On-demand Interactive Data Science with DC/OS

19 April 2016
By Yuri Gubin, Software Project Manager

Traffic accidents in the UK, 1979-2004.

Whether you are a journalist, a researcher or a data geek, in order to start working with large data sets, you have to complete laborious tasks of setting-up an infrastructure, configuring an environment, learning new unfamiliar tools and coding complicated apps – with DC/OS you can start crunching those numbers within minutes.

Let’s start with a problem of analyzing a set of data and take a road safety data from Great Britain, 1979-2004. While the data set might seem small, some of the analysis might require distributed processing and we should have an environment that allows our processing jobs to scale horizontally. To achieve this, we’ll be running a DC/OS cluster on top of a cluster of virtual machines. We’ll be using AWS EC2 in this scenario, but the same solution can be ported to other public and private clouds.
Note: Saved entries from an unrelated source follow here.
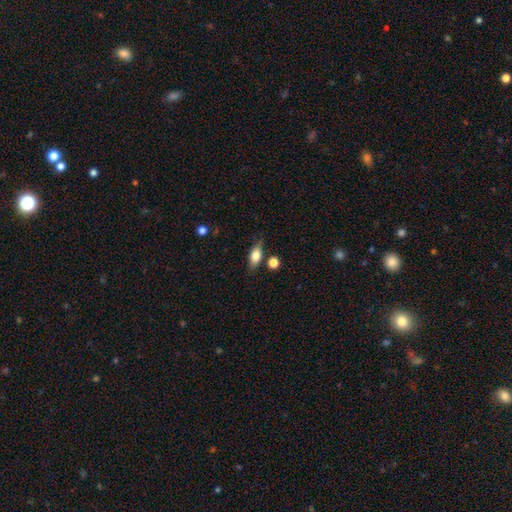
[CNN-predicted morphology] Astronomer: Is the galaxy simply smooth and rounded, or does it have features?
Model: smooth — 75%.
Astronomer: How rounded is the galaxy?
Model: in between — 81%.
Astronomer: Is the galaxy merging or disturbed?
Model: none — 71%.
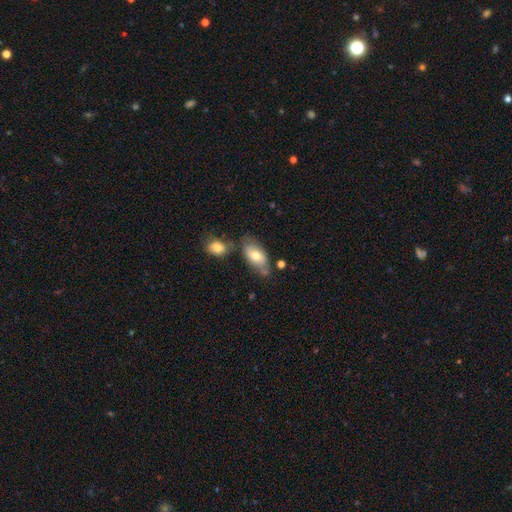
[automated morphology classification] smooth_or_featured: smooth (p=0.67) [alt: featured or disk p=0.27]
how_rounded: in between (p=0.91) [alt: cigar-shaped p=0.05]
merging: none (p=0.59) [alt: minor disturbance p=0.20]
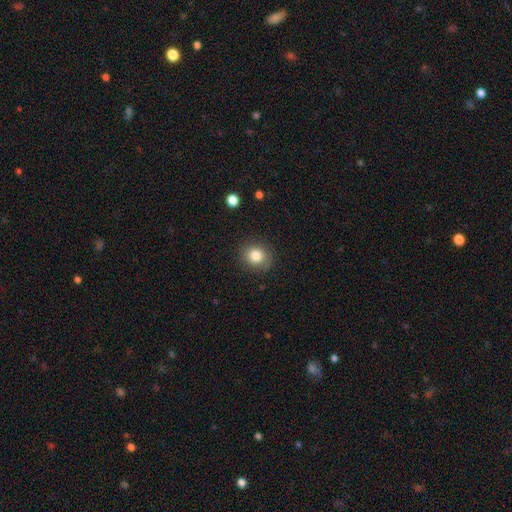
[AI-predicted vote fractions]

DC/OS sets up a cluster and deploys pre-configured components services needed to complete a task on hand. You don’t have to entirely understand the complexity of the infrastructure and how to set it up, DC/OS helps you creating necessary abstractions. Once complete, you will have a running cluster with interactive research notebook (container of Jupyter Python Notebook with Apache Spark) and distributed file system (HDFS), ready to tackle any large-scale data processing task.
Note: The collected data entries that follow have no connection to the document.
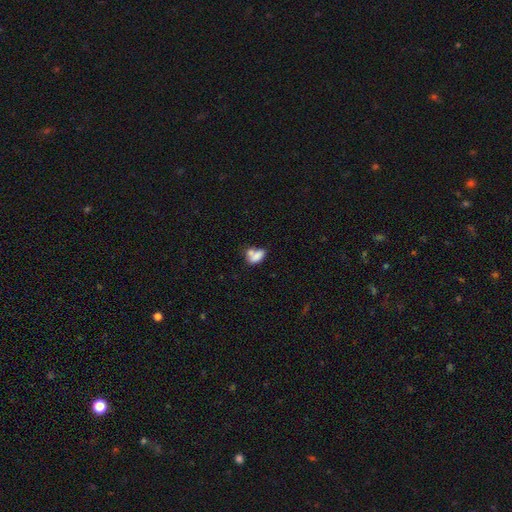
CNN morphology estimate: Smooth or featured?
  - smooth: 72% *
  - featured or disk: 18%
  - star or artifact: 10%
How rounded?
  - in between: 83% *
  - round: 12%
  - cigar-shaped: 5%
Merging?
  - merger: 52% *
  - none: 28%
  - minor disturbance: 13%
  - major disturbance: 8%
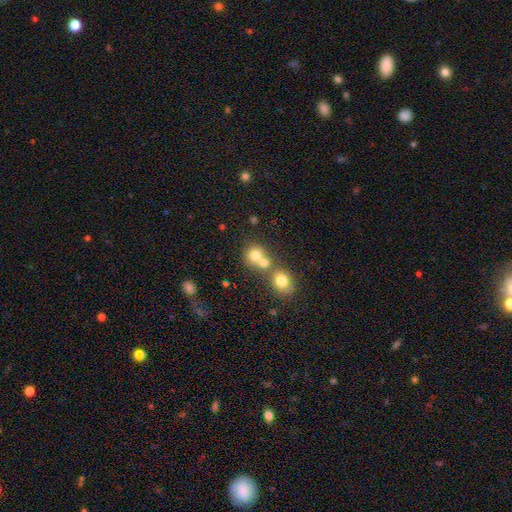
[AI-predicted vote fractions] Smooth or featured? Predicted: smooth (p=0.74). How rounded? Predicted: round (p=0.83). Merging? Predicted: merger (p=0.49).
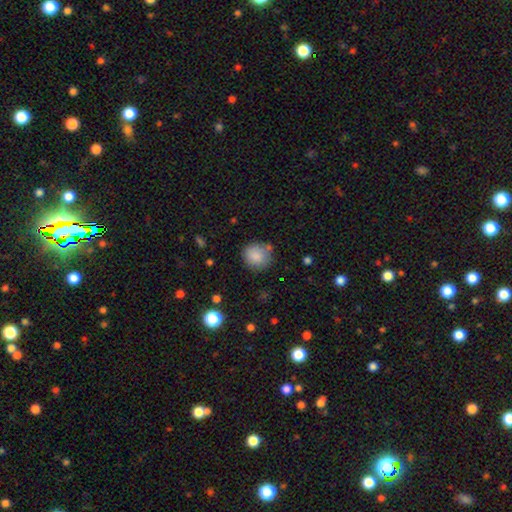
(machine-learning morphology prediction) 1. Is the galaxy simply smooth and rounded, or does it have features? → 86% smooth, 9% star or artifact, 5% featured or disk.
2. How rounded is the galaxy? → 88% round, 11% in between, 1% cigar-shaped.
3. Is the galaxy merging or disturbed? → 76% none, 15% minor disturbance, 5% major disturbance, 4% merger.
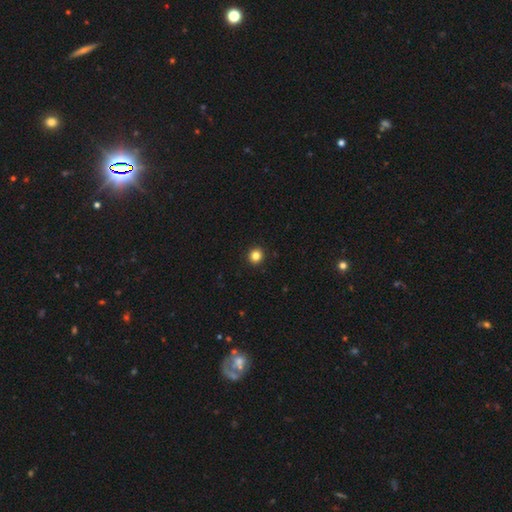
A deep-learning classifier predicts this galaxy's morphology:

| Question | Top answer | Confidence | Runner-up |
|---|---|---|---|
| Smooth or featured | smooth | 84% | star or artifact (12%) |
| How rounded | round | 92% | in between (7%) |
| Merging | none | 94% | minor disturbance (4%) |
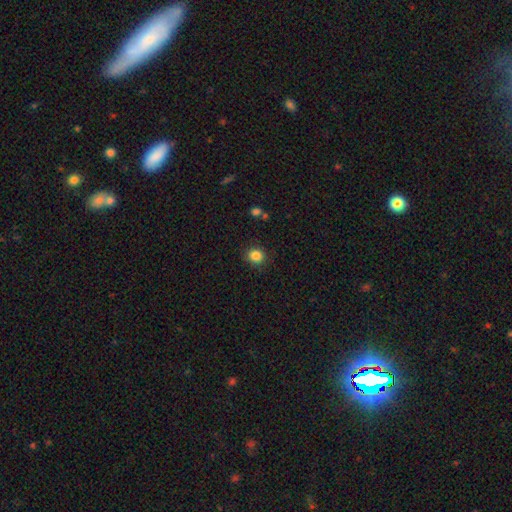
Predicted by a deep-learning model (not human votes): A smooth galaxy with no disk features (85%) that is round (82%). Merging: none (88%).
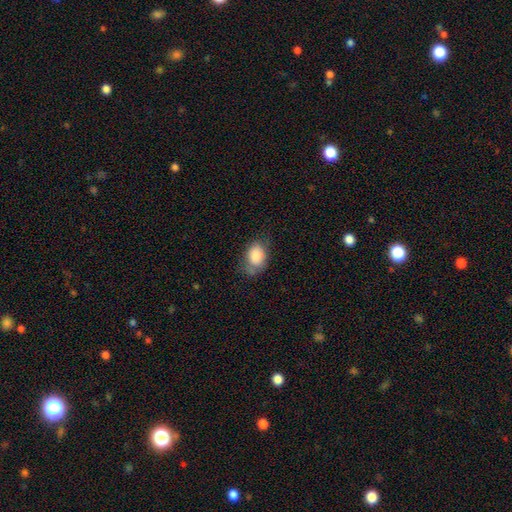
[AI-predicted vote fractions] Q: Smooth or featured?
A: smooth (81%); runner-up: featured or disk (12%)
Q: How rounded?
A: in between (82%); runner-up: round (17%)
Q: Merging?
A: none (54%); runner-up: minor disturbance (32%)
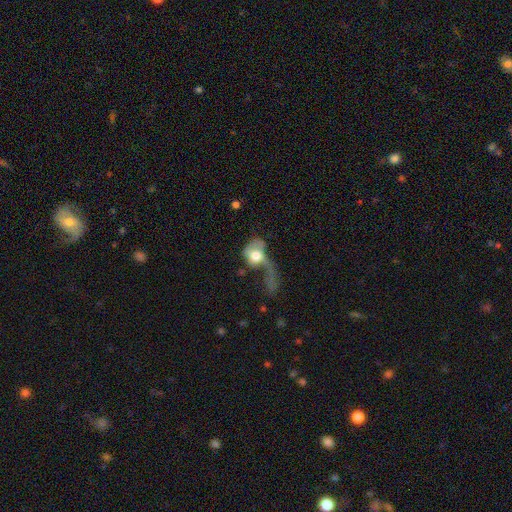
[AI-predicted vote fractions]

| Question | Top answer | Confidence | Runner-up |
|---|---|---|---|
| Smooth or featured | smooth | 50% | featured or disk (42%) |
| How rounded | in between | 57% | round (41%) |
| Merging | major disturbance | 69% | merger (11%) |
Step #1 – Setup your DC/OS cluster.

Refer to manual installation documentation and setup your cluster https://dcos.io/docs/latest/administration/installing/custom/scripted-installer. You should have one bootstrap node, at least one master node and at least five slave nodes. Please use m3.xlarge to have enough memory for HDFS. You also can setup DC/OS with Amazon CoudFormation described here https://dcos.io/installing.

IMPORTANT: If you’ve chosen OS other than CoreOS please add user core to every mesos slave.

Step #2 – Start HDFS

Using instructions from DC/OS Dashboard install DC/OS CLI. You can use bootstrap node for this.

Install HDFS package with dcos package install hdfs.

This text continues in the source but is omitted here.